MILITARE USA UBRIACA ALLA GUIDA UCCIDE MINORE. PAGHERA’ MAI?

DI RITA NEWTON

 

La vicenda della militare di stanza ad Aviano che ha ucciso un ragazzo con l’auto che stava guidando ubriaca non può essere collegata a quella del Cermis, dove c’era un aereo militare non in libera uscita, ma con ordini dal comando probabilmente coperti dal segreto militare.

Ma andiamo con ordine parlando del caso odierno, evidenziando in primo luogo che la donna non è libera come qualcuno ha scritto, ma agli arresti domiciliari, ovviamente alla base.

Inoltre non è vero che non sarà processata, ma sarà sottoposta a processo negli Stati Uniti in base alla convenzione di Londra che – come centinaia di altre convenzioni fra gli stati del mondo – stabilisce che il personale militare dei vari paesi (in questo caso della NATO) accusato di un reato sia processato nel proprio paese.

Queste convenzioni mirano a garantire che i propri soldati o diplomatici (anche i nostri, laddove ci sia una convenzione o comunque quando operiamo come NATO in Europa) non vengano sottoposti a trattamenti diversi dai civili per la funzione rivestita. Infatti potrebbero conoscere, ad esempio, segreti militari che potrebbero essere estorti o che addirittura siano coinvolti nella vicenda contestata e quindi ne impediscano un processo equo per l’impossibilità di rivelarli all’autorità di un’altra nazione.

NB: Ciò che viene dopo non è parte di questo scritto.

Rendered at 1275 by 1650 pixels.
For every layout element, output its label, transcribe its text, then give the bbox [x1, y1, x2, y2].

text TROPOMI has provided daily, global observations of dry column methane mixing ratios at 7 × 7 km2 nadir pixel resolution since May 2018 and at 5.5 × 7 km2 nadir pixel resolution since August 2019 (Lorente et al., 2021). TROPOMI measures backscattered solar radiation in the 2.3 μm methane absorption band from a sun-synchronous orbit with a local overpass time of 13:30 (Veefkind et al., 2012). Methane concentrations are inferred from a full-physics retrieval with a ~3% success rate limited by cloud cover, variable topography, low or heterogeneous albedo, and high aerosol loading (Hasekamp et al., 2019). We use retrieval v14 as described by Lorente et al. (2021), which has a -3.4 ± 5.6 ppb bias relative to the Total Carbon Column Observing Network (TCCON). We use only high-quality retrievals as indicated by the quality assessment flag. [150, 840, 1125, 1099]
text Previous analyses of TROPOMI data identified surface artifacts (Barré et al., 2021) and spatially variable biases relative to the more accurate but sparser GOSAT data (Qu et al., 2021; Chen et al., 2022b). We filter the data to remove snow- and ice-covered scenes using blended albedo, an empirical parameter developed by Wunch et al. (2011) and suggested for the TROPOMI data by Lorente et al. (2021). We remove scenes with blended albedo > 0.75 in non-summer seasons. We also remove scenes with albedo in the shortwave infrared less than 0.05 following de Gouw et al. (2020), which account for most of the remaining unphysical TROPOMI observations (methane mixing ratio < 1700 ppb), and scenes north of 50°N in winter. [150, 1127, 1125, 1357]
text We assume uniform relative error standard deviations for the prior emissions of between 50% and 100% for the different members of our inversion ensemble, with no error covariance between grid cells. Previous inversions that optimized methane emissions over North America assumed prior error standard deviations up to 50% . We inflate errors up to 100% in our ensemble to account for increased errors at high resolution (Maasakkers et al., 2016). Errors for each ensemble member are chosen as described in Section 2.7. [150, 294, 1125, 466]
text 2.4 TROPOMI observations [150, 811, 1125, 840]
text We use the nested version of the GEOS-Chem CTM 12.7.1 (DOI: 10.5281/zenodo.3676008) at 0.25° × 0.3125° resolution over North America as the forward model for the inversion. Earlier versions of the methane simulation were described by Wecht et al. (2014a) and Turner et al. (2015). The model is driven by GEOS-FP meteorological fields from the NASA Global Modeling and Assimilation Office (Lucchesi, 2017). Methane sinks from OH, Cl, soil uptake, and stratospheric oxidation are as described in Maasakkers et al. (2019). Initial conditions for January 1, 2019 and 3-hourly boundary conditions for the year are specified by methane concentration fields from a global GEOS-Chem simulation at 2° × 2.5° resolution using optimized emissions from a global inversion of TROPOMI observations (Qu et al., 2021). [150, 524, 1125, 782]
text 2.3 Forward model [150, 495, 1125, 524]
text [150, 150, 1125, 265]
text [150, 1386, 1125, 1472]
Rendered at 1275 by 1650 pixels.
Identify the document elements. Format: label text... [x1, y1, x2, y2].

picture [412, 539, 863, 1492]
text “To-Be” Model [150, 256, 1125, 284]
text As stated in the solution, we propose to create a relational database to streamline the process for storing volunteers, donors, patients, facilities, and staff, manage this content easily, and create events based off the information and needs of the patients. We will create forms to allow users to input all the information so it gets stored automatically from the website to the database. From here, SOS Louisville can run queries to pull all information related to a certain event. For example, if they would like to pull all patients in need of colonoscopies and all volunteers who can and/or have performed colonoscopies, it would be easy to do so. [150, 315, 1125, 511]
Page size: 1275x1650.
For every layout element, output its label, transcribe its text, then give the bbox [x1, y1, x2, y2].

Peraltro un militare, se si verificasse che ricorrono i presupposti, dovrebbe essere sottoposto alla corte marziale, quindi alle autorità militari del proprio paese.

Leggo commenti secondo cui i militari USA che commettono reati in un altro paese non pagheranno mai. E’ successo in alcune circostanze mentre erano in servizio, ma ricordo che per le torture di Abu Ghraib, per le quali fu condotta una inchiesta esaustiva che interessò anche diversi graduati, tra il 2004 e il 2006 undici soldati dell’esercito degli Stati Uniti, tutti congedati con disonore, furono condannati di fronte alla corte marziale con pene diverse, fino a dieci anni di reclusione, per torture psicologiche, fisiche e sessuali.

A volte le pene in USA sono anche più severe delle nostre. Per esempio un pedofilo statunitense responsabile di violenze su minori in Cambogia, scovato grazie ad Internet dalla Interpol, ha avuto una condanna a 20 anni di carcere. Qui ne avrebbe avuti da 5 a 10, magari qualcuno in più per le aggravanti ma meno lo sconto di pena per il rito abbreviato, rito che scelgono in genere i criminali che sanno di essere condannati.

Anche l’omicidio con guida in stato di ubriachezza è considerato reato grave negli USA. Lì le pene per questo reato, oltre al ritiro immediato della licenza di guida per almeno 10 mesi per l’ubriachezza, sono molto severe. In genere intorno ai 20 anni di reclusione per un solo omicidio, di più se ci sono anche altre vittime. E, ripeto, in questo caso c’é anche la possibilità di un tribunale militare, il cui verdetto influisce anche sulla carriera.

Ho preso molte volte posizione sulle azioni degli Stati Uniti, ad esempio raccontando dei finanziamenti vecchi e recenti a candidati alle elezioni politiche italiane o di interventi militari o di sostegno occulto ai dittatori in altri paesi, ed ho criticato alcune scelte della NATO, ma sempre basandomi sui fatti, altrimenti sarebbe un fanatismo non dissimile da quello talebano che condanniamo.

Il sistema della giustizia a volte non funziona e questo accade forse in tutto il mondo, ma se vogliamo davvero la giustizia è solo dai fatti che possiamo partire.